Hace todo ese tiempo yo acababa de salir de la cárcel de Jerez, en la que, a pesar de ser la mía y la de mis compañeros de la ZYX una prisión preventiva, compartíamos galerías, patio, tareas y deportes con asesinos que tenían varias víctimas a sus espaldas, etarras entre ellos. Apenas teníamos conocimiento de la gran operación democrática que impulsaban muy especialmente los monárquicos, la Iglesia católica, un sorprendentemente moderado Partido Comunista y lo que luego fue la UCD. Aquella fragua, que no entendíamos por edad y por ideologías ignorantes y simplistas, fue criticada por todos nosotros y por todos aquellos que deseaban unos cambios más radicales. Curiosamente, todos los barquitos extremistas desgajados del Partido y un Partido Socialista al que los que poblamos la clandestinidad apenas conocíamos considerábamos al rey Juan Carlos una imposición franquista, a Adolfo Suárez un falangista con raíces y a las primeras elecciones una pérdida de tiempo. Naturalmente, no fuimos a las urnas.
Se trataba, en nuestra política ficción, de suponernos propietarios de valores intelectuales y morales superiores a los de la mayoría de la población española, un rebaño de alienados por el "sistema" (raíz etimológico-política de la "casta") sin proyectos positivos ni conocimientos suficientes de nada, ni de filosofía, ni de historia –si acaso, algo de esquemas marxistas o confusiones libertarias–, ni de economía, ni de política, ni de derecho, ni de ciencia ni de tecnología. Ni siquiera de literatura, materia en la que leíamos y cantábamos a Machado (Antonio) y a Miguel Hernández, pasando por un Lorca reducido y maquillado. Todo lo que repetíamos como papagayos eran fórmulas distorsionadas acuñadas por quienes aspiraban a aglutinar a todos aquellos antifranquistas emocionales.
El tiempo, sentó Einstein, es una magnitud objetiva de la realidad. Pero no sólo a grandes velocidades y energías. También en la escala humana, en la experiencia biográfica de las personas.

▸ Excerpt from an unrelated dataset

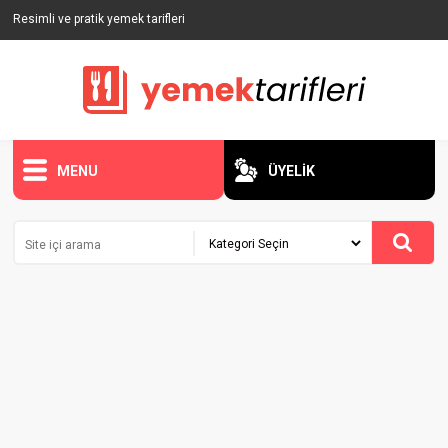
Resimli ve pratik yemek tarifleri
MENU
ÜYELİK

El tiempo confiere experiencia, esa extraordinaria capacidad de la que Aristóteles ya sentenció que era intransferible, y sentido de la realidad. Bergson añadió que el tiempo creaba realidades nuevas, en una evolución, personal y cósmica, indefinida y maravillosa.
Pero nosotros, como los ingenuos que pueblan hoy Podemos, que parecen haber perdido toda voluntad de crítica, no queríamos la realidad, de la que no sabíamos nada, sino la utopía, de la que era bien sencillo ser catedráticos, por su limitación a las generalizaciones buenistas y abstractas.
Si por nosotros hubiera sido, la Transición no habría tenido lugar, lo que habría abocado España a un borrascoso futuro. Afortunadamente, aquel pueblo español alienado nos salvó de la estupidez de hacer y hacernos daños irreparables dando paso a una democracia posible, imperfecta desde luego, pero muy superior a las diarreas mentales de los dirigentes de Podemos. Pero, claro, aunque nos parecimos, hubo tres cosas que nunca abandonamos: el sentido crítico, la exigencia ética de la coherencia y el ejemplo y el amor a los hechos mismos, que componen la sustancia de la verdad que se revela en la inspiración liberal.